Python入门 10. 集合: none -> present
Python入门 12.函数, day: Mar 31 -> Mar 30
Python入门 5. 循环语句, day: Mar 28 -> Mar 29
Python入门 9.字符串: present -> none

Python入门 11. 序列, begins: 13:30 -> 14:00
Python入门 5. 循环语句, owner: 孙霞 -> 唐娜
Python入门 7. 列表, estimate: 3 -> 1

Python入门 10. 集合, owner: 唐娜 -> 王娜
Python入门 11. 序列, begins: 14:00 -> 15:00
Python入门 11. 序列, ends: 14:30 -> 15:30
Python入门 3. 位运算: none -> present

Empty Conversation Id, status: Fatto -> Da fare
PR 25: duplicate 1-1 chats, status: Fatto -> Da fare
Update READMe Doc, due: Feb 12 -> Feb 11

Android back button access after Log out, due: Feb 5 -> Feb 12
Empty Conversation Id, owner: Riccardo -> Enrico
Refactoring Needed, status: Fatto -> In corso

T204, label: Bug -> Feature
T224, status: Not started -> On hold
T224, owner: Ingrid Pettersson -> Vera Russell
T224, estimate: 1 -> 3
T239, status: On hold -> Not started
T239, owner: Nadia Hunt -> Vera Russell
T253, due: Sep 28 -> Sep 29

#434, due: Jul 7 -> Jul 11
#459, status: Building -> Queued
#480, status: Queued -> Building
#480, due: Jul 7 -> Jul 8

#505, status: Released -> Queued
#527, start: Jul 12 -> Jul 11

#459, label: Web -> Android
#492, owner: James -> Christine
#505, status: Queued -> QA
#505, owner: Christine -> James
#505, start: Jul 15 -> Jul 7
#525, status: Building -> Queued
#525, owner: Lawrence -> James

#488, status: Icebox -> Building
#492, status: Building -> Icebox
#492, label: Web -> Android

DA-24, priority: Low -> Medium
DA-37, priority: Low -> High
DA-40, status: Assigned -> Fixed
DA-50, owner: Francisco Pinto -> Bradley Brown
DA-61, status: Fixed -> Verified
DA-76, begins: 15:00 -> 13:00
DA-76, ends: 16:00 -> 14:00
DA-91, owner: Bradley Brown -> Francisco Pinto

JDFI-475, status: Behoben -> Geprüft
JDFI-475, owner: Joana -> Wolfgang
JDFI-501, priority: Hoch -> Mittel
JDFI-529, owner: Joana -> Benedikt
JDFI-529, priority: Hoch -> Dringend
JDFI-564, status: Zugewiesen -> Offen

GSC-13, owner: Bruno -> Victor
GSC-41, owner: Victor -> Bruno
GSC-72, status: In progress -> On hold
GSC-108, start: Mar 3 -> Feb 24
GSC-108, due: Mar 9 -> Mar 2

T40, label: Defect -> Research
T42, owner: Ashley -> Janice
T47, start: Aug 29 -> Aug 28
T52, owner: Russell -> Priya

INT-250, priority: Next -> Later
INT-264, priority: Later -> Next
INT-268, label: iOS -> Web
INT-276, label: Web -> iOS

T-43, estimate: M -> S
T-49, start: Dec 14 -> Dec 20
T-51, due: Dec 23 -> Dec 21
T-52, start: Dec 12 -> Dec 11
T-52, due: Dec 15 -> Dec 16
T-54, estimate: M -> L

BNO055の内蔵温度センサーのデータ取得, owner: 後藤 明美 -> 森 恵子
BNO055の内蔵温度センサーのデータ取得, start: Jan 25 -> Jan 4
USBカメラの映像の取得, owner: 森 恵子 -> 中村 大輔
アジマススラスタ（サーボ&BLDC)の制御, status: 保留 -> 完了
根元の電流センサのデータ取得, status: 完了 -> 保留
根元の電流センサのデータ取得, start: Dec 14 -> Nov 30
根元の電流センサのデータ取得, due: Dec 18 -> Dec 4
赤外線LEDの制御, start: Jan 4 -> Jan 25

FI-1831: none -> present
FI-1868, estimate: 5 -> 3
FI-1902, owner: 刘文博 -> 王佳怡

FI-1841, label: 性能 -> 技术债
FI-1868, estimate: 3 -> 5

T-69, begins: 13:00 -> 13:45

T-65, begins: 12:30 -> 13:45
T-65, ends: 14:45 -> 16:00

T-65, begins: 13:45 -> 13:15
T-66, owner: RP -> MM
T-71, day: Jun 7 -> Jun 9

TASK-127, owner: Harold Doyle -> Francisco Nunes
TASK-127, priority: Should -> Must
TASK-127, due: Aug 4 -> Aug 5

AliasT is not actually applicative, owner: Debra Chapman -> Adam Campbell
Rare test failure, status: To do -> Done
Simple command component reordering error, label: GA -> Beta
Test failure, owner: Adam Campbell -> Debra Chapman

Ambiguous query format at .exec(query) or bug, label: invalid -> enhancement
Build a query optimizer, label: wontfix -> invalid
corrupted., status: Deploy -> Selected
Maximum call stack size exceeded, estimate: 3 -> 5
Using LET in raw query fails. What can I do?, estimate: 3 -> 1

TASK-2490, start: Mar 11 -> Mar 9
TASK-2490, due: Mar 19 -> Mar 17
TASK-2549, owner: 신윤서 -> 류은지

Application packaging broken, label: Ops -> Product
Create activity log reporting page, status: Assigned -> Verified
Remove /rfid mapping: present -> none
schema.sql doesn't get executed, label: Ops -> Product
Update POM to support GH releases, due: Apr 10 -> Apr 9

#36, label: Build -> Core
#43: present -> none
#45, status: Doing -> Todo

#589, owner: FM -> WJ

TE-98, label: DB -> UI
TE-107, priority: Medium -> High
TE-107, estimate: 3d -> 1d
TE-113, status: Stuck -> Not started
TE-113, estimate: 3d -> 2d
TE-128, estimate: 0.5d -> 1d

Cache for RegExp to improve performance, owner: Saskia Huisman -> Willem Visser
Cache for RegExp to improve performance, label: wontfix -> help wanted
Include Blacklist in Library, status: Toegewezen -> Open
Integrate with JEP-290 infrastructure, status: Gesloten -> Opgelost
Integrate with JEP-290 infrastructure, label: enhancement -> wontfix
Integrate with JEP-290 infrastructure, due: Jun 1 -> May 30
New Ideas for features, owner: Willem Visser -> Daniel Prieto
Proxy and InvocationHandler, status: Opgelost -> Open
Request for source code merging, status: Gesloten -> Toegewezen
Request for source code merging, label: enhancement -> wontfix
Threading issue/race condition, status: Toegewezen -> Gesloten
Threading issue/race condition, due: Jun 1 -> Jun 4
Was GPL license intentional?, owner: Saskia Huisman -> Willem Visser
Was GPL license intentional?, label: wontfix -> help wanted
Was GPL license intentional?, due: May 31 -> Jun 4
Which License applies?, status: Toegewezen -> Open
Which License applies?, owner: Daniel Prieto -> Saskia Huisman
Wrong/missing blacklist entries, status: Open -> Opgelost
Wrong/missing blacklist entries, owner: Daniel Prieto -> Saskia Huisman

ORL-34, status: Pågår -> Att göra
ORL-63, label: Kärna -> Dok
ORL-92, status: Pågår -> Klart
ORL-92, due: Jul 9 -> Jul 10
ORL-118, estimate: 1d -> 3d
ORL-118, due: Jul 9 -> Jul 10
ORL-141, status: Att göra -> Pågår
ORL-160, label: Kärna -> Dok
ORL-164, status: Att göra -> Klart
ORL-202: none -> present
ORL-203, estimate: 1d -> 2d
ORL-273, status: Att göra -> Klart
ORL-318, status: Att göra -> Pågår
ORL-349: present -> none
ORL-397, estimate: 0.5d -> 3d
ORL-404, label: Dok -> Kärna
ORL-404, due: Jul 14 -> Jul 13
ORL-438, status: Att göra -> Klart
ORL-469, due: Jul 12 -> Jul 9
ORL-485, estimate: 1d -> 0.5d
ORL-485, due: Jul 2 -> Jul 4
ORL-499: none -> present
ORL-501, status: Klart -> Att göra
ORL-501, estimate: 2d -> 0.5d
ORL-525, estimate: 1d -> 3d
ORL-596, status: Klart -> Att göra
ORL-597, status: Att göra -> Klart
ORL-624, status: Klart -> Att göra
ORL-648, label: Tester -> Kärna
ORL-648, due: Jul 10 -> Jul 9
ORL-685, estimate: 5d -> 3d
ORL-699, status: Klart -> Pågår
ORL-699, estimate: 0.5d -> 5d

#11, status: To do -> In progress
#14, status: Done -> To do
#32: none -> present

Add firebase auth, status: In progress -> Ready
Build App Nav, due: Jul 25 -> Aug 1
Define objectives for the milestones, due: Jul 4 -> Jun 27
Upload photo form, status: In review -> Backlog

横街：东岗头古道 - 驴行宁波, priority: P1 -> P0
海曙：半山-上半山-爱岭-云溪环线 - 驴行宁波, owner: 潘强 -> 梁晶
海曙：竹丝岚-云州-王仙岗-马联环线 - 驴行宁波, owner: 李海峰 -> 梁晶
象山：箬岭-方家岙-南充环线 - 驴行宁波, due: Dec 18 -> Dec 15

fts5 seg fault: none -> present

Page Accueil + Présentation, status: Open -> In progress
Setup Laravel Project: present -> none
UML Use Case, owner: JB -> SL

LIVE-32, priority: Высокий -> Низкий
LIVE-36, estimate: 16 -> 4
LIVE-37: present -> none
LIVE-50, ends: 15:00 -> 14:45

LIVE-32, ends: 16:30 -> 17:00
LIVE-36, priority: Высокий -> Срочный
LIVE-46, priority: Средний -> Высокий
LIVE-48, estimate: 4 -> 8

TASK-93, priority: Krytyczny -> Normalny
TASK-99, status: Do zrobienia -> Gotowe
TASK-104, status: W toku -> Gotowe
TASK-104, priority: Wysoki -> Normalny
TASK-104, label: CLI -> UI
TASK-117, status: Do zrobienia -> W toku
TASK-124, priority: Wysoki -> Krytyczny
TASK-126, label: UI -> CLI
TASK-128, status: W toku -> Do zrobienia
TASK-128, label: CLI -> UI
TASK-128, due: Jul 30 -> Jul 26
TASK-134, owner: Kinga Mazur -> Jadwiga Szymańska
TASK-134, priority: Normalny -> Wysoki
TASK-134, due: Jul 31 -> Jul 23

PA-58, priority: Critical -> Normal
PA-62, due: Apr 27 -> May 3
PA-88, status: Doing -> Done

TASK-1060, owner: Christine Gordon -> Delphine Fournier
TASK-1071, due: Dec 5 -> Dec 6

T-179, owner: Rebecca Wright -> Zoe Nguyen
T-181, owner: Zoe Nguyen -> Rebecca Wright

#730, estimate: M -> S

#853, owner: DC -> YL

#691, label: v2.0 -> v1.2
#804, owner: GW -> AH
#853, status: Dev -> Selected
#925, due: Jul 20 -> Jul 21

##############################

Try it: The required output is every line above from the one with "INT-250, priority: Next -> Later" down to the one with "TASK-2490, start: Mar 11 -> Mar 9", restated word for word, ends included.

Finished task:
INT-250, priority: Next -> Later
INT-264, priority: Later -> Next
INT-268, label: iOS -> Web
INT-276, label: Web -> iOS

T-43, estimate: M -> S
T-49, start: Dec 14 -> Dec 20
T-51, due: Dec 23 -> Dec 21
T-52, start: Dec 12 -> Dec 11
T-52, due: Dec 15 -> Dec 16
T-54, estimate: M -> L

BNO055の内蔵温度センサーのデータ取得, owner: 後藤 明美 -> 森 恵子
BNO055の内蔵温度センサーのデータ取得, start: Jan 25 -> Jan 4
USBカメラの映像の取得, owner: 森 恵子 -> 中村 大輔
アジマススラスタ（サーボ&BLDC)の制御, status: 保留 -> 完了
根元の電流センサのデータ取得, status: 完了 -> 保留
根元の電流センサのデータ取得, start: Dec 14 -> Nov 30
根元の電流センサのデータ取得, due: Dec 18 -> Dec 4
赤外線LEDの制御, start: Jan 4 -> Jan 25

FI-1831: none -> present
FI-1868, estimate: 5 -> 3
FI-1902, owner: 刘文博 -> 王佳怡

FI-1841, label: 性能 -> 技术债
FI-1868, estimate: 3 -> 5

T-69, begins: 13:00 -> 13:45

T-65, begins: 12:30 -> 13:45
T-65, ends: 14:45 -> 16:00

T-65, begins: 13:45 -> 13:15
T-66, owner: RP -> MM
T-71, day: Jun 7 -> Jun 9

TASK-127, owner: Harold Doyle -> Francisco Nunes
TASK-127, priority: Should -> Must
TASK-127, due: Aug 4 -> Aug 5

AliasT is not actually applicative, owner: Debra Chapman -> Adam Campbell
Rare test failure, status: To do -> Done
Simple command component reordering error, label: GA -> Beta
Test failure, owner: Adam Campbell -> Debra Chapman

Ambiguous query format at .exec(query) or bug, label: invalid -> enhancement
Build a query optimizer, label: wontfix -> invalid
corrupted., status: Deploy -> Selected
Maximum call stack size exceeded, estimate: 3 -> 5
Using LET in raw query fails. What can I do?, estimate: 3 -> 1

TASK-2490, start: Mar 11 -> Mar 9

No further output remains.